The creek and the inlet are part of the St. Louis River watershed, the largest tributary to drain into Lake Superior.

Over the past four months, EPA and the Wisconsin Dept. of Natural Resources (WDNR) have removed 60,000 tons of sediment polluted by petroleum products and lead from the mouth of the creek and the man-made inlet. The contamination damaged the habitat for fish and other aquatic life and local officials had posted “No Swimming” signs around the area, which have now been removed.

The Legacy Act project was the final step in the cleanup of 3-mile-long Newton Creek and Hog Island Inlet. Murphy Oil Co., which owns a refinery in Superior, cleaned up the upper reaches of Newton Creek in the mid-1990s and WDNR cleaned up the middle stretches in 2003.

“This is an important and historic day for the City of Superior and to all those who use and enjoy Lake Superior,” said Gov.

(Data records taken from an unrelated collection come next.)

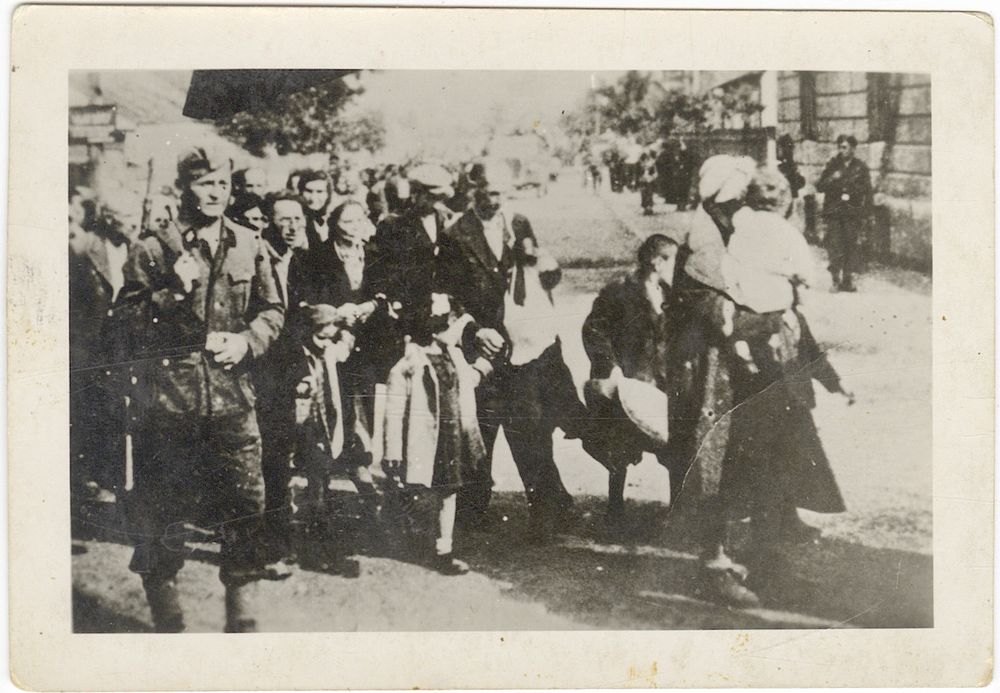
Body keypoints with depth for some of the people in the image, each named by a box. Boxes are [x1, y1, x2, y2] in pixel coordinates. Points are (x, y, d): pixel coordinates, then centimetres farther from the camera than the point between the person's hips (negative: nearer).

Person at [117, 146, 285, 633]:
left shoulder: (248, 247, 8)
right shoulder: (152, 248, 0)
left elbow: (272, 310, 13)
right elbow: (129, 312, -1)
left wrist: (248, 340, -5)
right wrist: (172, 291, -16)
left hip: (232, 392, 3)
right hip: (168, 394, -2)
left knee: (245, 501, 4)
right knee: (161, 503, 4)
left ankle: (240, 609, 21)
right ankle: (165, 614, 20)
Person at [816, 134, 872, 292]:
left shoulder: (860, 167, 6)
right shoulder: (832, 165, 10)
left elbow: (867, 192, 8)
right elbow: (820, 187, 8)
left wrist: (864, 213, 1)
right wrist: (831, 179, -12)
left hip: (852, 213, 0)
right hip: (833, 212, 1)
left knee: (851, 246, -1)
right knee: (834, 246, -7)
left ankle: (848, 280, 5)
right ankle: (836, 280, -4)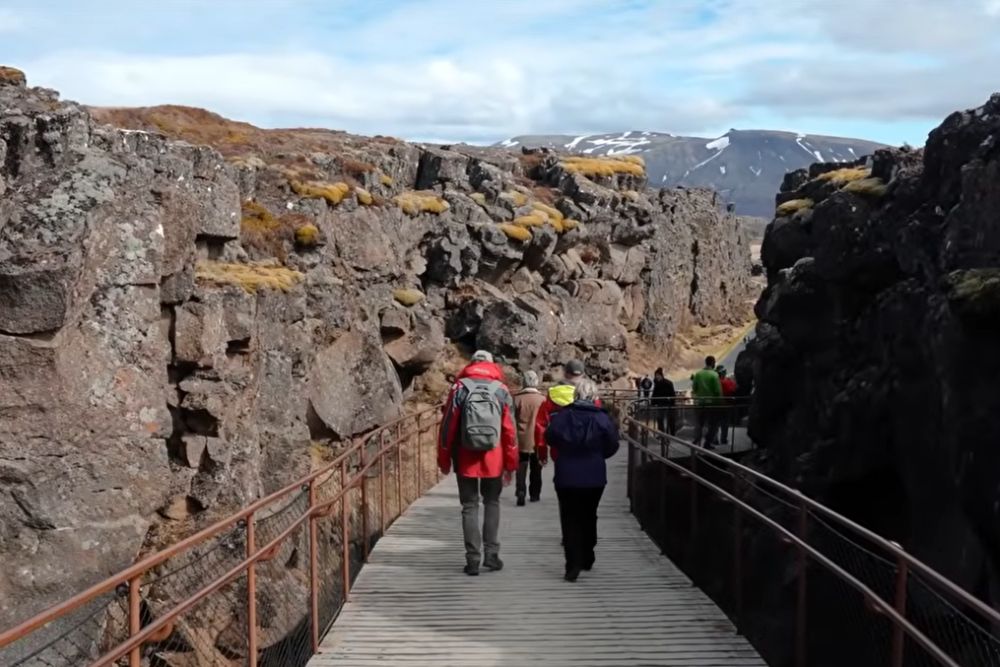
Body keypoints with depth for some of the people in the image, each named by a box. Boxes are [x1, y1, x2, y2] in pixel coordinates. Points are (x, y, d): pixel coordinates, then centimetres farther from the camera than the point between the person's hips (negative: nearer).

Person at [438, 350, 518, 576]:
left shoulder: (460, 387, -1)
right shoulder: (501, 390, 2)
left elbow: (448, 426, -2)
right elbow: (509, 430, 1)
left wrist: (444, 460, 6)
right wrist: (511, 464, 7)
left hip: (466, 459, -1)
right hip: (493, 459, 1)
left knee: (470, 506, 7)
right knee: (492, 503, 16)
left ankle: (473, 559, 3)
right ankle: (491, 554, 9)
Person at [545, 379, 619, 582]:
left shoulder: (561, 416, -8)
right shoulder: (602, 418, -9)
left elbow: (549, 438, 3)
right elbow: (611, 446, -4)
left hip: (566, 476, -1)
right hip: (594, 477, 1)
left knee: (570, 520, 4)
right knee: (588, 517, 19)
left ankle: (573, 564, -6)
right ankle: (587, 559, 29)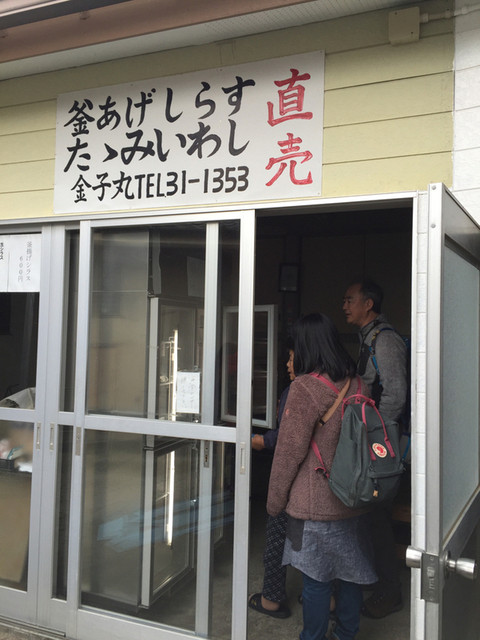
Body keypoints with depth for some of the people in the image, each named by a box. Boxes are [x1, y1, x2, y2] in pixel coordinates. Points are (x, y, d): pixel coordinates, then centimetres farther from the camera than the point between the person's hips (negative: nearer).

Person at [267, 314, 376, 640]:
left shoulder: (304, 388, -18)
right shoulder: (359, 385, 2)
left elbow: (289, 451, -16)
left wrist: (275, 500, -4)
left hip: (315, 505, -6)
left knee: (316, 579, 8)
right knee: (350, 575, 19)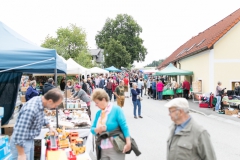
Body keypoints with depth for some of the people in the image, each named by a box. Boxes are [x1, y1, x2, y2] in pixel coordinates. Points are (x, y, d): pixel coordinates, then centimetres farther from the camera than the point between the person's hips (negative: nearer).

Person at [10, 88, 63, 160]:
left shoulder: (39, 101, -5)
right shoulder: (31, 109, -33)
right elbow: (19, 134, -31)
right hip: (20, 143, -9)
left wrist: (50, 127, 17)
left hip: (30, 140, 9)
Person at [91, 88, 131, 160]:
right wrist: (98, 129, -12)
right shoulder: (98, 113, 8)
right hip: (103, 150, 6)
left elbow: (124, 126, -14)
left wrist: (128, 143, -21)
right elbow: (92, 129, 10)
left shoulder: (116, 109, -10)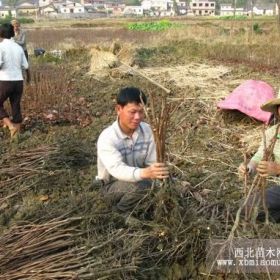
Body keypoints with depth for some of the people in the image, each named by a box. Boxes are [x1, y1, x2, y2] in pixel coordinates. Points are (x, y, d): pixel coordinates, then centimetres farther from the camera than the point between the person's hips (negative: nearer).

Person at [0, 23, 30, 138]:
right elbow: (25, 66, 13)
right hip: (18, 81, 5)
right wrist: (28, 75, 33)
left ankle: (10, 125, -7)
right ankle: (16, 134, 14)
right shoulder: (18, 47, 8)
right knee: (16, 108, 12)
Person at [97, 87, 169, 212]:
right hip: (113, 185, -5)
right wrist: (145, 173, -59)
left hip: (137, 178, 6)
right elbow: (117, 169, -42)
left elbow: (151, 162, -11)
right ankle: (122, 211, -5)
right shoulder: (107, 138, -27)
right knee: (139, 187, -35)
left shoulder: (146, 130, -10)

Doyle. “It shows that
great things can be accomplished when government agencies and citizens groups pool their resources to achieve a common goal.”

Contaminated sediment is one of the major reasons why many Great Lakes fish are not safe to eat in unlimited quantities. It also harms aquatic habitat and pollutes sources of drinking water. This has been a long-term and persistent problem throughout the entire Great Lakes basin. There are still millions of cubic yards of contaminated sediment to be removed from the Great Lakes.

The Great Lakes Legacy Act authorizes $270 million in funding over five years for cleanups of contaminated sediment hotspots. In 2004, the first year funds were available, Congress appropriated $9.9 million. In 2005, Congress appropriated $22.3 million and $30 million will be available in 2006. The cleanup of the Black Lagoon, an inlet of the Detroit River in Trenton, Mich. was completed earlier this month. Another Legacy Act project is currently underway at Ruddiman Creek in Muskegon, Mich., and more projects are expected to begin soon.

The cost of the Newton Creek and Hog Island Inlet cleanup was shared between EPA (65 percent) and WDNR (35 percent).